Print the first line of the material below and each line after it, exactly as written, ending with the line that contains "left ear: (728, 937)".

▶ [INFORMATION PROVIDED]:

▼

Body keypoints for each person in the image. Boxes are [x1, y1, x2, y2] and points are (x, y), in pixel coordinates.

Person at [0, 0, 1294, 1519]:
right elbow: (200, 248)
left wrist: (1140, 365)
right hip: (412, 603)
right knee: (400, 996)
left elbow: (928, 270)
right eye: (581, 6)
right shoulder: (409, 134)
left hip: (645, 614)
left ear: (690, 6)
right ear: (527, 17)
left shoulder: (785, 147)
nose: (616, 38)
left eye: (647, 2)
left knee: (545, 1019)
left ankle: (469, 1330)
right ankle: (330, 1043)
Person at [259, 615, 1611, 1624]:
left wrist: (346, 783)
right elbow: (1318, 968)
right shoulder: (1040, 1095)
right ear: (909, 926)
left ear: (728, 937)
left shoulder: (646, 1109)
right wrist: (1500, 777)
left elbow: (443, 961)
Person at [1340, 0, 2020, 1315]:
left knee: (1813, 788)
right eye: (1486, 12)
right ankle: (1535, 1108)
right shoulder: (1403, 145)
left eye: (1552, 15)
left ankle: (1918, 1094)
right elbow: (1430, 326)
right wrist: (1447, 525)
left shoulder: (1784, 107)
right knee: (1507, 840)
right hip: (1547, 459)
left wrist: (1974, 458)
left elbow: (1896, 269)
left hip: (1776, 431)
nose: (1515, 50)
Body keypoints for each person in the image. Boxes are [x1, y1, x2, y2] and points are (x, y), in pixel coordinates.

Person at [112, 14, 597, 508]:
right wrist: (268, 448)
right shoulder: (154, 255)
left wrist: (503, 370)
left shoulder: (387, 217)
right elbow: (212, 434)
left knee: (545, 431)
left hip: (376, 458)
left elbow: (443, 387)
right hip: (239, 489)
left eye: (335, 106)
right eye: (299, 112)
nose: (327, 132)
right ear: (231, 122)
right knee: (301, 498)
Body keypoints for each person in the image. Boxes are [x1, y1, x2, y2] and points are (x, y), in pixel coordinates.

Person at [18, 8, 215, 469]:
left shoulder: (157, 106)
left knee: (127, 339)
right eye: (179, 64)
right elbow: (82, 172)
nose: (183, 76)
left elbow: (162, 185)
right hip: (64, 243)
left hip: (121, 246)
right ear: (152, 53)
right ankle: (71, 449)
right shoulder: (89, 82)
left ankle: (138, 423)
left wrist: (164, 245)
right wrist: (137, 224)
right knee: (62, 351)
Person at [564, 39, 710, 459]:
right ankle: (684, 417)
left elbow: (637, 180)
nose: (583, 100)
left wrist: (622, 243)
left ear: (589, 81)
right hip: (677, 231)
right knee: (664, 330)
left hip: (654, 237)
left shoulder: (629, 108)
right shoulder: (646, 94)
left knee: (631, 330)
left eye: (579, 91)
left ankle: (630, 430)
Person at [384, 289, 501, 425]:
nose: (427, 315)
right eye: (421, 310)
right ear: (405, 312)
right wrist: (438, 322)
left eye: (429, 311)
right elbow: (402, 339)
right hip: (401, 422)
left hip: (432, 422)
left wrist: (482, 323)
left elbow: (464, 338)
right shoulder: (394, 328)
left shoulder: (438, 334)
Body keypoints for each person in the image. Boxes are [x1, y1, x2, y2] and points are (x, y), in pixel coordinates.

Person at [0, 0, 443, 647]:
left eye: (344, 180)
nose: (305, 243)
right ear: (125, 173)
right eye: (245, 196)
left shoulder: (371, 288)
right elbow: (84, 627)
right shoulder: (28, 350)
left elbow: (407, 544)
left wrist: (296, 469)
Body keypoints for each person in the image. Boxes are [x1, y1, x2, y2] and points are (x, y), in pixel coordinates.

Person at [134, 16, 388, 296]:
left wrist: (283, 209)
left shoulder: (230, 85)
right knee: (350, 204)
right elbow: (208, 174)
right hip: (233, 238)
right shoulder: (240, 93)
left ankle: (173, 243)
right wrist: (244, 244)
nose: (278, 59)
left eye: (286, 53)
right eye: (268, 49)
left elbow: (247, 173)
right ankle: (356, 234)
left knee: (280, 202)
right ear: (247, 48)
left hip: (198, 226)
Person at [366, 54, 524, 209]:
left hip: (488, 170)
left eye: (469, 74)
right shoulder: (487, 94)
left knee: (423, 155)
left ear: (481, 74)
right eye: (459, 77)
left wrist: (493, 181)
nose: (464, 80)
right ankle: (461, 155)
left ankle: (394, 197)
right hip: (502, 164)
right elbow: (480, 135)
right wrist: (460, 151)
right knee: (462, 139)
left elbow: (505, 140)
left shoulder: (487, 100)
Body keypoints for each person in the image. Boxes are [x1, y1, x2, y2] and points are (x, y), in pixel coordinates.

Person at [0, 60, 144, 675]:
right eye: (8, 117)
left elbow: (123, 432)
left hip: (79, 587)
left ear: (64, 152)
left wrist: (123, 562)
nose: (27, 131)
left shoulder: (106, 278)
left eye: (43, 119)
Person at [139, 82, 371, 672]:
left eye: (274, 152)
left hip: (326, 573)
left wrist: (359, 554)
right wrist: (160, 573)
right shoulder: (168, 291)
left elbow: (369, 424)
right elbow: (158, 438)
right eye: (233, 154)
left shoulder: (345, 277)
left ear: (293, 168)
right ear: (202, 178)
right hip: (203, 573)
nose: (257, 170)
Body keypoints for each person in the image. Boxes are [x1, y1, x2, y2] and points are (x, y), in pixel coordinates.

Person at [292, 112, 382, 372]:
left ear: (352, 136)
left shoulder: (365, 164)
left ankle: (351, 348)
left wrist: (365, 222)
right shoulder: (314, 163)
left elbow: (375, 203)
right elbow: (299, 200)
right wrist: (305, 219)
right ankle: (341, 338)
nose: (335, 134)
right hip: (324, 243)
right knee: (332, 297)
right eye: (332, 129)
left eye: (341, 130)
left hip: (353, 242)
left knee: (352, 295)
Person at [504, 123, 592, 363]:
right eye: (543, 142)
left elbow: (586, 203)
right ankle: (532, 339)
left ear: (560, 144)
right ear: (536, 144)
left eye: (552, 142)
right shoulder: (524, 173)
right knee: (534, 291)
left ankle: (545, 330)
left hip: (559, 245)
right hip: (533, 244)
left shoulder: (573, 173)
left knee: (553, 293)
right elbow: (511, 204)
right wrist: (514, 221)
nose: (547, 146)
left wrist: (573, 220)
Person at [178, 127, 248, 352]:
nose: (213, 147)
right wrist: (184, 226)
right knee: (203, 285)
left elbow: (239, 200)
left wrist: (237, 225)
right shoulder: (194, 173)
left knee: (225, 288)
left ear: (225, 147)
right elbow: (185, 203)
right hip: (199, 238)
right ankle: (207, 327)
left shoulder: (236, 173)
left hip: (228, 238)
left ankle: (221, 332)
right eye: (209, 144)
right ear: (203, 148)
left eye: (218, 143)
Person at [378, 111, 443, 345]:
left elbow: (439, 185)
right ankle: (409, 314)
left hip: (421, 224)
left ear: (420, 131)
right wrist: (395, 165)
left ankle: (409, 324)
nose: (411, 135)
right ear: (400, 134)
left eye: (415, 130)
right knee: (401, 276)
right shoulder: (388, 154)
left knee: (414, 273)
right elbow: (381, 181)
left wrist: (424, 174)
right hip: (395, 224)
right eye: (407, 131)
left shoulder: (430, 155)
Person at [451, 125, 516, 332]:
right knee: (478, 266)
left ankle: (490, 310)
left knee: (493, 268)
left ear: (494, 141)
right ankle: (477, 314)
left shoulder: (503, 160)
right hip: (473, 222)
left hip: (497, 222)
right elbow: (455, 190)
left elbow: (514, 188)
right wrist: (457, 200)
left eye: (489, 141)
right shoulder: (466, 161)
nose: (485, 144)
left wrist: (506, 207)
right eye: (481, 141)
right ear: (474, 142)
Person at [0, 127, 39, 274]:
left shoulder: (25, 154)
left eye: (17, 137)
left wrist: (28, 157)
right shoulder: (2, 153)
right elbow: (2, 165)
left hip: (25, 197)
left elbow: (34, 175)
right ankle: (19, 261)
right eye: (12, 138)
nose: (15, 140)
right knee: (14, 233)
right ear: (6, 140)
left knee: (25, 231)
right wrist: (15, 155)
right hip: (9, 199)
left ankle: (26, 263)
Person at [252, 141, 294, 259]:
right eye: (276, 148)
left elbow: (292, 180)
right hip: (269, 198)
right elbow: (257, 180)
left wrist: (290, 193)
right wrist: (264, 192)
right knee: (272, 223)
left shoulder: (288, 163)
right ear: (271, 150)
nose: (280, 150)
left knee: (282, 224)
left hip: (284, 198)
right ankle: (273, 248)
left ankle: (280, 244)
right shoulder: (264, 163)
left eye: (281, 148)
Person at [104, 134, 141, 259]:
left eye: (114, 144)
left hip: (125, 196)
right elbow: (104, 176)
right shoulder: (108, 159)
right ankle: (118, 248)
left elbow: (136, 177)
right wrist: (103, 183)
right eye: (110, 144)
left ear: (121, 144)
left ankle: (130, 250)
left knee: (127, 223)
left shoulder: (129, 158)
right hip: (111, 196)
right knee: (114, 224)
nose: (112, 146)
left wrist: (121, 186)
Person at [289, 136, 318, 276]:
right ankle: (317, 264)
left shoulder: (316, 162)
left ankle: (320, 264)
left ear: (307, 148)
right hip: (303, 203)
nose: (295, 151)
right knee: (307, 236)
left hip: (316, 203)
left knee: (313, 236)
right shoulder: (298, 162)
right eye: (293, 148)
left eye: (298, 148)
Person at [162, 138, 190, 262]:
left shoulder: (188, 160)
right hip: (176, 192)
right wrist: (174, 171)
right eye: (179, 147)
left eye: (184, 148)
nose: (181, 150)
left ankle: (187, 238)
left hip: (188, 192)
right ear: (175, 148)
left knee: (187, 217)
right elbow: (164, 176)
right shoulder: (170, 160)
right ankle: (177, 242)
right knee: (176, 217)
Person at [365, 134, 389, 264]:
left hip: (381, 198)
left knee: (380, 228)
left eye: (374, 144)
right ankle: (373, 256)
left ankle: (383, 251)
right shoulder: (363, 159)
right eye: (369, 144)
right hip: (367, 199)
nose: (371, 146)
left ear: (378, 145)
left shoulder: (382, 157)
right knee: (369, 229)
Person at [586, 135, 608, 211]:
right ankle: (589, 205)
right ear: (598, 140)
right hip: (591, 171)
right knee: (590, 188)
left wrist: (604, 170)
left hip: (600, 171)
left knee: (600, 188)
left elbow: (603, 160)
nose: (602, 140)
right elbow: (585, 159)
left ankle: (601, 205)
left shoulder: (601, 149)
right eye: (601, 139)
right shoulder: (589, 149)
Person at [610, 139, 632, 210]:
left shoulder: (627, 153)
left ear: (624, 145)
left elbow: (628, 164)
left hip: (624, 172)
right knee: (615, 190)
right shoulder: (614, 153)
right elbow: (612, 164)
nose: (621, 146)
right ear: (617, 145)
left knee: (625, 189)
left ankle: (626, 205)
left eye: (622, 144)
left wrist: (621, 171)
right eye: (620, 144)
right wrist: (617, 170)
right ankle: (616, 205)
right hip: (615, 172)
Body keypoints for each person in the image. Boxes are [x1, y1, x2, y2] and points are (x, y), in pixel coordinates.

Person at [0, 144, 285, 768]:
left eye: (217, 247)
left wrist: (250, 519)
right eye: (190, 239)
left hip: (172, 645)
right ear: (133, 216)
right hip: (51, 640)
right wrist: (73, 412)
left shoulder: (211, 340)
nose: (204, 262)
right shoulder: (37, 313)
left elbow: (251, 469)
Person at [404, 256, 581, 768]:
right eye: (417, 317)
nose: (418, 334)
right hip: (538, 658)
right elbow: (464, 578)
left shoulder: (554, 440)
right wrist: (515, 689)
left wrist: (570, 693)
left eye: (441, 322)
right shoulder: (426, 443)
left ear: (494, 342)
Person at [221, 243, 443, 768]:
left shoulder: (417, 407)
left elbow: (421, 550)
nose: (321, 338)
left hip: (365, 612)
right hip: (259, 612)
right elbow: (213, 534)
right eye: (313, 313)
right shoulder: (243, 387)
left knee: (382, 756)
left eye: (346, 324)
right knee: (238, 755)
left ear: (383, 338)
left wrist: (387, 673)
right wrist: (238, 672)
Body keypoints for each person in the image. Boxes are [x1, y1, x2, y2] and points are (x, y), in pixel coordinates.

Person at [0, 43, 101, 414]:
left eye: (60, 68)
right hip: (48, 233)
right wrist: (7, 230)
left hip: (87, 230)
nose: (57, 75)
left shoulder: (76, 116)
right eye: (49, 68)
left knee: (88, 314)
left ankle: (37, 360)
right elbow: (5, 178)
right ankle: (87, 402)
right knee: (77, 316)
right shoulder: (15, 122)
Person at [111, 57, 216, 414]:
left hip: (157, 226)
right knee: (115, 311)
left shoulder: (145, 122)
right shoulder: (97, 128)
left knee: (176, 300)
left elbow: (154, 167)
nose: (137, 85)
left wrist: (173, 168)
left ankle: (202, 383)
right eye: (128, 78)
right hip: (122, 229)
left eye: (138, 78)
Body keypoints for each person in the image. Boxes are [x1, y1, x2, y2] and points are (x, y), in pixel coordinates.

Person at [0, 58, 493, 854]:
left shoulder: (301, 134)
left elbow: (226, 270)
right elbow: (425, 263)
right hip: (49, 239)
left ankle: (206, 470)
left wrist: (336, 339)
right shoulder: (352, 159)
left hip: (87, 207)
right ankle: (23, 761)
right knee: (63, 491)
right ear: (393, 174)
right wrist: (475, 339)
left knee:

▲

▶ [FINISHED TASK]:
Body keypoints for each person in the image. Boxes are [x1, y1, x2, y2] and points are (x, y), in pixel coordinates.

Person at [0, 0, 1294, 1519]:
right elbow: (200, 248)
left wrist: (1140, 365)
right hip: (412, 603)
right knee: (400, 996)
left elbow: (928, 270)
right eye: (581, 6)
right shoulder: (409, 134)
left hip: (645, 614)
left ear: (690, 6)
right ear: (527, 17)
left shoulder: (785, 147)
nose: (616, 38)
left eye: (647, 2)
left knee: (545, 1019)
left ankle: (469, 1330)
right ankle: (330, 1043)
Person at [259, 615, 1611, 1624]:
left wrist: (346, 783)
right elbow: (1318, 968)
right shoulder: (1040, 1095)
right ear: (909, 926)
left ear: (728, 937)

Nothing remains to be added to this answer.